Bagi
yang konsen pada studi analisis wacana, kajian politik global, dan soal-soal
yang berkaitan dengan kapitalisme serta kondisi mutakhir masyarakat dunia kita
belakangan ini, tentu mengenal pula nama Noam Chomsky. Tulisan ini mencoba
untuk menguraikan kembali analisanya Noam Chomsky tentang demokrasi-kapitalis,
utamanya terkait dengan negara Noam Chomsky sendiri, Amerika Serikat, yang
belakangan ini acapkali disorot karena politik invasif-nya di sejumlah negara,
utamanya di Timur Tengah, seperti di Irak dan Suriah belakangan ini.
Di
sini, yang hendak diangkat dan didadarkan adalah bagaimana kaum korporat (para
oligarkh dan pengusaha-pengusaha multinasional) yang bekerjasama dengan
kekuasaan ‘membentuk pikiran publik’ atau menggiring opini dan pikiran
masyarakat dalam memandang dunia dan realitas kita saat ini, yang salah-satu
contohnya adalah dengan menggunakan kelas menengah kaum intelektual (yang
menikmati bayaran dan kenyamanan dari kapitalisme dan pasar yang dikendalikan
kelas/korporasi berkuasa).
Dalam
pandangan dan analisisnya Noam Chomsky, proses pembentukan pikiran publik
melalui propaganda dan doktrin untuk mengukuhkan kekuasaan kelas berkuasa di
Amerika Serikat telah lazim digunakan, bahkan dapat dikatakan sejak Amerika
Serikat itu sendiri didirikan oleh para pendatang yang membantai puluhan juta
(ada yang menyebut seratus juta) orang-orang Indian yang merupakan penduduk
asli benua Amerika kala itu.
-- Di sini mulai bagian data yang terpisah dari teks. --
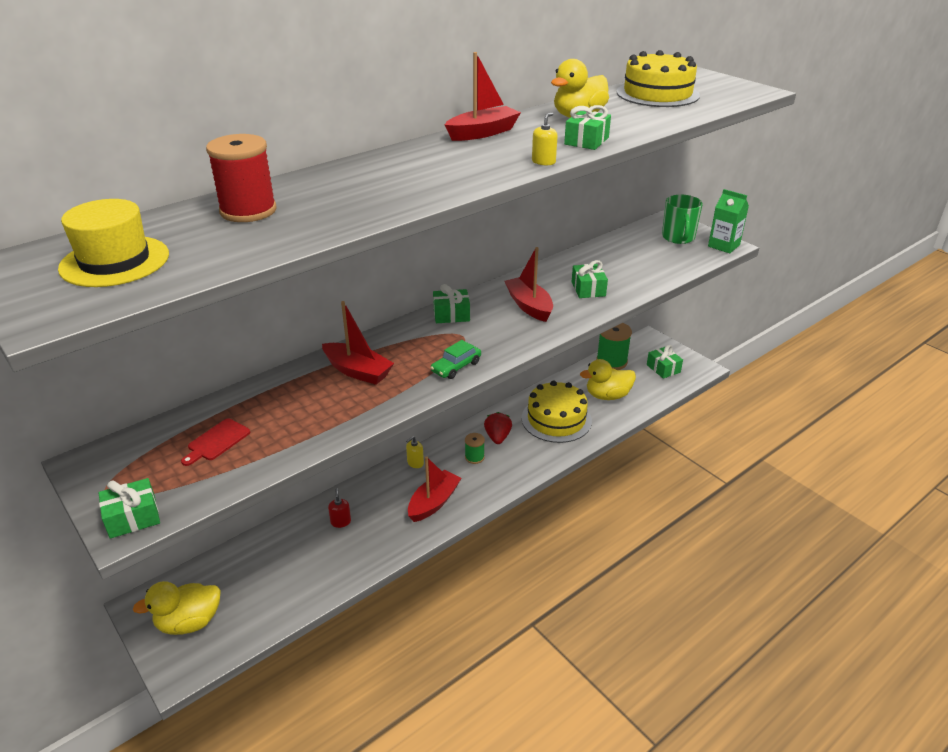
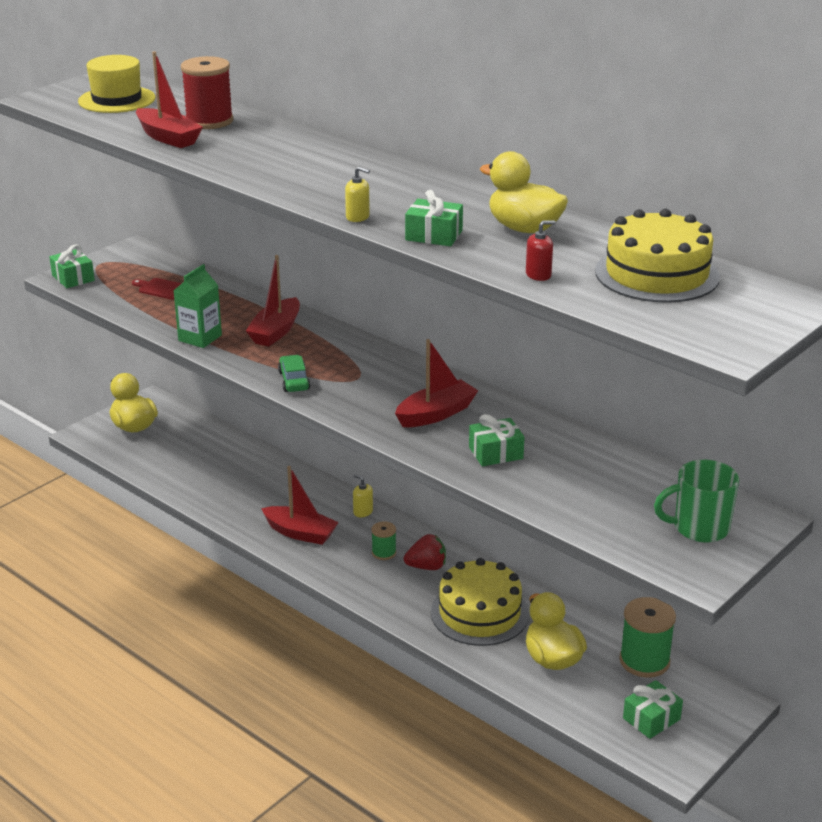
camera: 80 degrees right, 5 degrees down
(340, 522) = (262, 479): red soap dispenser -> red soap dispenser (538, 275)
(451, 314) = (399, 367): green gift -> none
(456, 367) = (294, 380): green car -> green car turned 45 degrees clockwise
(483, 133) = (438, 185): red boat -> red boat (168, 138)
(723, 246) = (695, 573): green carton -> green carton (200, 338)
Tanpa ditopang oleh penguasaan atas pikiran
publik, demikian diterangkan Noam Chomsky, maka doktrin-doktrin kelas berkuasa
takkan bisa bertahan lama.
Dalam
hal ini, apa yang diperlukan oleh setiap kekuasaan adalah “mendikte setiap
pikiran publik persis seperti halnya sebuah pasukan mendikte tubuh-tubuh dari
tentara-tentaranya” melalui lembaga-lembaga dan atau institusi-institusi,
semisal lewat institusi pendidikan, selain melalui media-media massa.
Dengan
mengutip pengalaman Edward Bernays saat bekerja untuk Komite untuk Informasi
Publik, Noam Chomsky menunjukkan bahwa sejak Perang Dunia Pertama, Amerika
Serikat telah terbiasa dengan upaya-upaya “menundukkan pikiran publik”,
“merekayasa konsensus”, “menggiring aspirasi massa”, dan juga “memanipulasi massa
atau publik (masyarakat dan warga negara) secara terencana dan cerdas, semisal
membentuk dan menggiring kebiasaan-kebiasaan dan opini-opini massa secara
terorganisir demi tujuan-tujuan strategis dan politis Amerika, dan tentu juga
demi menciptakan kepatuhan warga negara”.
Upaya-upaya
tersebut tentu saja ditopang bukan hanya melalui propaganda-propaganda media-media
massa belaka yang dimiliki para korporat yang bekerjasama dengan pemerintah dan
para politisi Amerika Serikat, melainkan oleh kaum intelektual, seperti yang
dilakukan James Madison, agar gagasan dan doktrin tentang kekuasaan kaum
kapitalis itu bisa memperoleh legitimasi dan bahkan landasan konstitusional di
dalam negeri Amerika Serikat, sehingga kepatuhan warga Amerika Serikat pun
dimungkinkan, dan menimalisir potensi kritis dari warga negara Amerika.
James
Madison yang merupakan intelektual politik dan presiden keempat Amerika Serikat
itu, demikian sebagaimana dicontohkan Noam Chomsky, memainkan peranan yang sangat
penting bagi peletakan batu fondasi (alas atau dasar) bagi struktur politik
yang kapitalis dan imperialis, dapat berlaku dan berjalan di Amerika Serikat.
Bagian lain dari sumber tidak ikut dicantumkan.